又喝了一會,言铮實在喝不下去,睜着一雙被酒精燒紅的眼撒嬌地拉了拉關洛飛的衣袖:“二爺,我……我不行了!”
關洛飛轉頭,看到她的臉就像被胭脂侵染過,紅的水嫩,心被撞了一下,柔聲說:“不行就别喝了!”
“那可不行,一壇酒都沒喝完怎麽就說不行呢!”趙天楚不依不饒。
關洛飛笑笑,把言铮的頭按到自己懷中,豪爽的說:“她的酒我幫她喝,今日就陪皇兄一醉方休吧!”
“至少也該喝完這一壇吧!”趙天楚看姣娘那含羞帶怯的小模樣,心更癢,霸道地一揮手說:“讓她喝完這一壇就算了,否則洛飛你喝十壇我也不會罷休!”
關洛飛無奈,托起言铮的下颚柔聲問:“姣娘,還能喝嗎?”
言铮一想關洛飛已經夠護着自己了,如果自己不喝,依趙天楚的脾氣隻怕真灌關洛飛十壇也不肯罷休,于情于理,她都不該不管關洛飛。
“殿……殿下……我要喝了這一壇……你可……可不能再爲難二爺!”言铮嘟了嘴讨價還價。
趙天楚看到她水紅的唇,一時很想撲過去咬住,在這樣的意識下,言铮說什麽就是什麽了,他下意識地點頭,也不知道是不是想讨好她:“你喝了我就不爲難他!”
“那我喝……”言铮抱起酒壇咕咕地喝起來。
趙天楚心裏又不平衡了,怎麽不是她維護自己才喝呢!
一壇酒喝完,言铮真昏了頭,全身發軟,依在關洛飛臂彎裏連站起來的力氣都沒。
關洛飛軟玉溫香抱滿懷,心跳加速,也無心再陪兩人喝酒,把自己酒壇裏的喝完,就道:“皇兄,我先送姣娘回去休息,你們随意吧!喝完今晚就宿在這裏,我讓雙啓他們給你們準備好房間!”

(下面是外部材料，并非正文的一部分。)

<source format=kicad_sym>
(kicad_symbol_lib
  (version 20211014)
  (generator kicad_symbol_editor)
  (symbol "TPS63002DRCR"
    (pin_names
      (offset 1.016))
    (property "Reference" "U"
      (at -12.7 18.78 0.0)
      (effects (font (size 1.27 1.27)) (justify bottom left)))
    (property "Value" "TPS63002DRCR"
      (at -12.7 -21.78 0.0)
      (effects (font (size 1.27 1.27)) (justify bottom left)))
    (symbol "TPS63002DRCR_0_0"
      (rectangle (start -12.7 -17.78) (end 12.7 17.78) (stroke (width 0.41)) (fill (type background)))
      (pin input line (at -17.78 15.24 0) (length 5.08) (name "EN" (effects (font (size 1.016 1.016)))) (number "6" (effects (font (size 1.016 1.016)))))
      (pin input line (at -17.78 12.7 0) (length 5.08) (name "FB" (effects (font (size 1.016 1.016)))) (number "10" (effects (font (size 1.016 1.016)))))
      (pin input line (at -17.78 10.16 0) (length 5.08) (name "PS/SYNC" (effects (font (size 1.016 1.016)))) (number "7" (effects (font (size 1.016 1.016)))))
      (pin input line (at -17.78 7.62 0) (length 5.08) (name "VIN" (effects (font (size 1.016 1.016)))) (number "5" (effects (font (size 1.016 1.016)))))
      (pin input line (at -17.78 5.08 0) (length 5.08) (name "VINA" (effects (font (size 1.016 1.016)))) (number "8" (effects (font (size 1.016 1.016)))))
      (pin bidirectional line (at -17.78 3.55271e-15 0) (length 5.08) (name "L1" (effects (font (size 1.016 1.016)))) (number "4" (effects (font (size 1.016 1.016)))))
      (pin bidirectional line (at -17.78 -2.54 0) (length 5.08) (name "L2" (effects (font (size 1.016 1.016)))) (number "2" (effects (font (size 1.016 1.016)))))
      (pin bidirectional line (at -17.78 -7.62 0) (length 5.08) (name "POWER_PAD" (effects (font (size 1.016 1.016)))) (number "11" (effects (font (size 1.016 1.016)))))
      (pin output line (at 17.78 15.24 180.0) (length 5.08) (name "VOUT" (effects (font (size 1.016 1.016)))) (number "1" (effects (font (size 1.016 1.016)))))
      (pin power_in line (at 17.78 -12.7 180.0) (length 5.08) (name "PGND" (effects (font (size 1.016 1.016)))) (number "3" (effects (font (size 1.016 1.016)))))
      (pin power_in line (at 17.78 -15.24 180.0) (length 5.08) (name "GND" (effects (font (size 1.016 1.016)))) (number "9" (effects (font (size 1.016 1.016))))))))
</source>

趙天楚看姣娘醉了,也沒心情再纏着關洛飛,揮了揮手:“去吧!”
關洛飛一把抱起言铮,就回屋了。
等人一走,端木翊不甘地問道:“殿下,你就這麽放過他?”
他的目光掃過火上的獵物,冷冷一笑,太子都失去蹤迹幾天了,傲弑的人說太子是在帝都附近失去蹤迹的,不是關洛飛藏了他又會是誰呢?
趙天楚哪會不知道他在想什麽,淡淡一笑:“木魚,我們已經失去了最好的機會,此時,就算明知道他在這,難道還能搜嗎?你别看這山莊裏沒幾個侍衛,我敢和你賭,隻要一動手,隻怕我們也讨不了什麽好去。這個悶虧吃定了就别計較了,以後還有的是機會扳回來!”
端木翊悶悶地喝了幾口酒,仗了酒意鬥膽說:“殿下,關于纖雲那些傳言我也聽說了,我想爲纖雲分辨幾句,她當時的确對熙言铮過分了點,可殿下你也要體諒她,失去了父親和大哥,我家人誰都不好過……她曾經和熙言铮親如姐妹,如果不是太傷心,也不會那麽對她!”